Dead Men Left

Wednesday, September 07, 2005

Flat tax, flat earth

George Osborne is an irritating creature:

Shadow chancellor George Osborne says Britain should investigate the merits of a "flat tax" - where everyone pays the same rate regardless of earnings...

Mr Osborne said he accepted that the Tories had not "made an economic argument" for tax cuts at the last three general elections, or that they would deliver jobs and prosperity.

Osborne's argument is that the Tories just love cutting taxes. They just haven't persuaded the rest of us it's such a neat idea. In order to do so, they're going to sit down and work out what the consequences of cutting taxes will be, and then tell us all about it.
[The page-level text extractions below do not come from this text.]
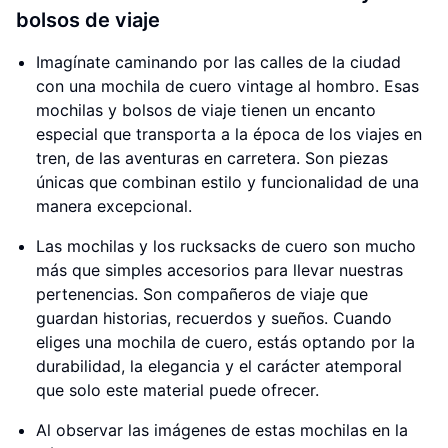
bolsos de viaje
Imagínate caminando por las calles de la ciudad
con una mochila de cuero vintage al hombro. Esas
mochilas y bolsos de viaje tienen un encanto
especial que transporta a la época de los viajes en
tren, de las aventuras en carretera. Son piezas
únicas que combinan estilo y funcionalidad de una
manera excepcional.
Las mochilas y los rucksacks de cuero son mucho
más que simples accesorios para llevar nuestras
pertenencias. Son compañeros de viaje que
guardan historias, recuerdos y sueños. Cuando
eliges una mochila de cuero, estás optando por la
durabilidad, la elegancia y el carácter atemporal
que solo este material puede ofrecer.
Al observar las imágenes de estas mochilas en la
It's as perverse as a party telling us they want to raise taxes - and then thinking about what to do with the extra cash. Instead of using the tax system as a means to an end, Osborne and friends see it as an end in itself. It is, simply, an ideological preference for them.

The usual suspects have attempted to disguise flat taxes as sensible realpolitik. We can remove bureaucracy, improve efficiency - and, by increasing perosnal allowances, do something for the poor. Who but a miserly conservative would stand in the way of the flat-tax revolution?
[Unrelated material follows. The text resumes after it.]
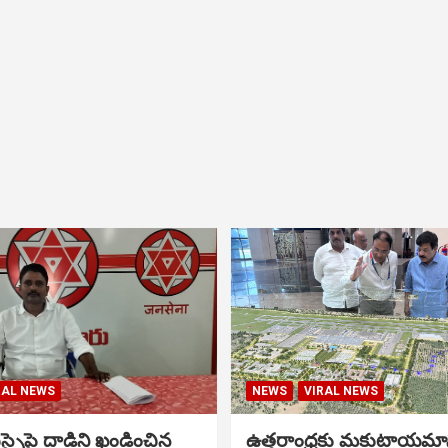
RAL NEWS
NEWS
VIRAL NEWS
సైపై దాడిని ఖండించిన
ఉత్తరాంధ్రకు మకుటాయమ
But these Che Guevaras of the Adam Smith Insititute are covering up a big secret. There are only two groups who may benefit from a flat tax system: some, most likely not all, of the lower-paid workers; and virtually all those on higher incomes. A huge lump in the middle, currently taxed in a vaguely progressive fashion and recipients of significant benefits, could find themselves losing out.
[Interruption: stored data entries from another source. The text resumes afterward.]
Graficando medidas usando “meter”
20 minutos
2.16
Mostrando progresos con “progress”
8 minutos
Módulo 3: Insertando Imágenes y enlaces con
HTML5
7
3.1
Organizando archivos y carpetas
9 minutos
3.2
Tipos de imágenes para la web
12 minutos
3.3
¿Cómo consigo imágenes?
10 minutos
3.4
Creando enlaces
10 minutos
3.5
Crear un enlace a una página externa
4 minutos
An alliance of the idle rich and the working poor is not going to deliver an election victory. The Tories have, once before, defeated an unpopular Labour government by mounting an ideological offensive of the kind Osborne wants. No doubt the hope, still, is that a pastiche of Thatcher's Second Coming will wash a Conservative into Number 10.

What the glittery-eyed ideologues in today's Tories fail to realise is that, yes, a serious ideological battle was mounted by Thatcher; but the Tories won in 1979 because the ideological assault they promised had some appeal to large numbers of voters.

There are no reasons to think that grand schemes to simultaneously cut public expenditure and increase the tax burden faced by millions of voters would have the same impact.

Osborne, like other front-bench Tories, was (and is) determinedly in favour of the war in Iraq. The Conservatives appear dizzyingly aloof from ordinary voters: as Third Avenue says, we have an opposition party that "plans to remain in opposition for a very, very long time." What a terrible shame.